A Major Figure of the Civil Rights Movement Hangs Up His Clerical Collar

The Rev. Fred Shuttlesworth, one of the icons of the civil rights movement, has retired from the ministry at the age of 84. Shuttlesworth delivered his final sermon late last month at the Greater New Light Baptist Church in Cincinnati, an institution he founded 40 years ago.

Shuttlesworth led the Birmingham civil rights protests in the early 1960s and convinced Martin Luther King Jr. and Ralph Abernathy that Birmingham was the place where Jim Crow should be confronted head-on.

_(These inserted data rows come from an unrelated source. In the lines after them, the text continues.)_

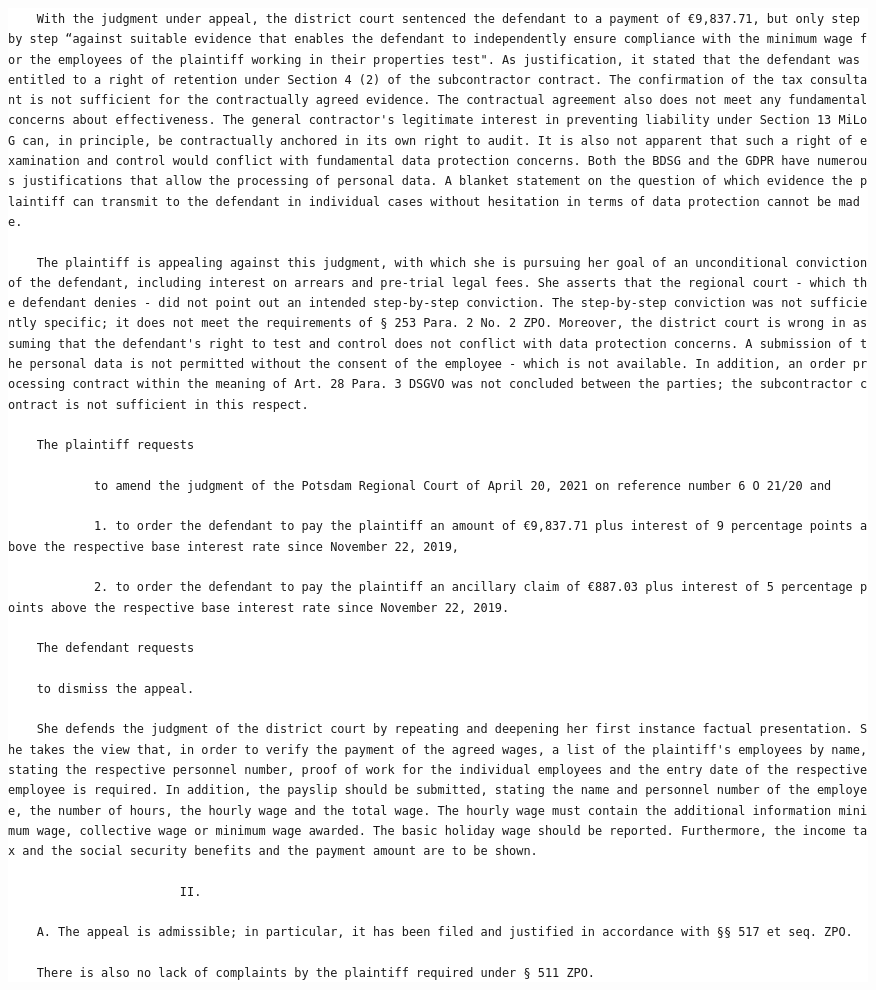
 ```
    With the judgment under appeal, the district court sentenced the defendant to a payment of €9,837.71, but only step by step “against suitable evidence that enables the defendant to independently ensure compliance with the minimum wage for the employees of the plaintiff working in their properties test". As justification, it stated that the defendant was entitled to a right of retention under Section 4 (2) of the subcontractor contract. The confirmation of the tax consultant is not sufficient for the contractually agreed evidence. The contractual agreement also does not meet any fundamental concerns about effectiveness. The general contractor's legitimate interest in preventing liability under Section 13 MiLoG can, in principle, be contractually anchored in its own right to audit. It is also not apparent that such a right of examination and control would conflict with fundamental data protection concerns. Both the BDSG and the GDPR have numerous justifications that allow the processing of personal data. A blanket statement on the question of which evidence the plaintiff can transmit to the defendant in individual cases without hesitation in terms of data protection cannot be made.

    The plaintiff is appealing against this judgment, with which she is pursuing her goal of an unconditional conviction of the defendant, including interest on arrears and pre-trial legal fees. She asserts that the regional court - which the defendant denies - did not point out an intended step-by-step conviction. The step-by-step conviction was not sufficiently specific; it does not meet the requirements of § 253 Para. 2 No. 2 ZPO. Moreover, the district court is wrong in assuming that the defendant's right to test and control does not conflict with data protection concerns. A submission of the personal data is not permitted without the consent of the employee - which is not available. In addition, an order processing contract within the meaning of Art. 28 Para. 3 DSGVO was not concluded between the parties; the subcontractor contract is not sufficient in this respect.

    The plaintiff requests

            to amend the judgment of the Potsdam Regional Court of April 20, 2021 on reference number 6 O 21/20 and

            1. to order the defendant to pay the plaintiff an amount of €9,837.71 plus interest of 9 percentage points above the respective base interest rate since November 22, 2019,

            2. to order the defendant to pay the plaintiff an ancillary claim of €887.03 plus interest of 5 percentage points above the respective base interest rate since November 22, 2019.

    The defendant requests

    to dismiss the appeal.

    She defends the judgment of the district court by repeating and deepening her first instance factual presentation. She takes the view that, in order to verify the payment of the agreed wages, a list of the plaintiff's employees by name, stating the respective personnel number, proof of work for the individual employees and the entry date of the respective employee is required. In addition, the payslip should be submitted, stating the name and personnel number of the employee, the number of hours, the hourly wage and the total wage. The hourly wage must contain the additional information minimum wage, collective wage or minimum wage awarded. The basic holiday wage should be reported. Furthermore, the income tax and the social security benefits and the payment amount are to be shown.

                        II.

    A. The appeal is admissible; in particular, it has been filed and justified in accordance with §§ 517 et seq. ZPO.

    There is also no lack of complaints by the plaintiff required under § 511 ZPO.

```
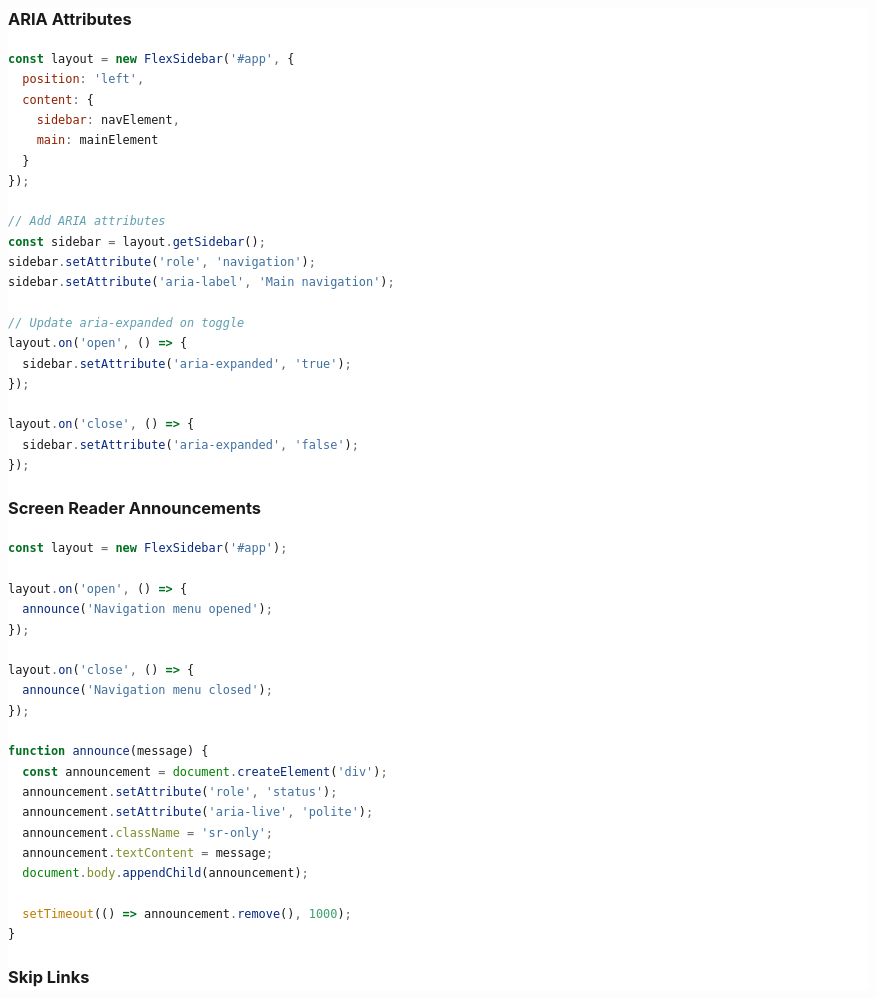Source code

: ### ARIA Attributes

```javascript
const layout = new FlexSidebar('#app', {
  position: 'left',
  content: {
    sidebar: navElement,
    main: mainElement
  }
});

// Add ARIA attributes
const sidebar = layout.getSidebar();
sidebar.setAttribute('role', 'navigation');
sidebar.setAttribute('aria-label', 'Main navigation');

// Update aria-expanded on toggle
layout.on('open', () => {
  sidebar.setAttribute('aria-expanded', 'true');
});

layout.on('close', () => {
  sidebar.setAttribute('aria-expanded', 'false');
});
```

### Screen Reader Announcements

```javascript
const layout = new FlexSidebar('#app');

layout.on('open', () => {
  announce('Navigation menu opened');
});

layout.on('close', () => {
  announce('Navigation menu closed');
});

function announce(message) {
  const announcement = document.createElement('div');
  announcement.setAttribute('role', 'status');
  announcement.setAttribute('aria-live', 'polite');
  announcement.className = 'sr-only';
  announcement.textContent = message;
  document.body.appendChild(announcement);

  setTimeout(() => announcement.remove(), 1000);
}
```

### Skip Links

In Diane McWhorter’s superb account of the Birmingham crisis, Carry Me Home,  she writes that Martin Luther King was unfocused and a plodder and that it was Fred Shuttlesworth who pushed him to greatness.

In 1956 Fred Shuttlesworth accompanied his friend and former classmate Autherine Lucy to Tuscaloosa where she attempted to integrate the University of Alabama. “It was a tremendously tense affair,” Shuttlesworth told JBHE. “All eyes of the students were upon us and we were helpless. There were several marshals, but I felt that if things had broken loose, we would have been defenseless. She was one of the bravest young women I ever met.”

Shuttlesworth, who survived numerous attempts on his life during the civil rights era, had a non-cancerous brain tumor removed in 2005, which he says hastened his decision to retire.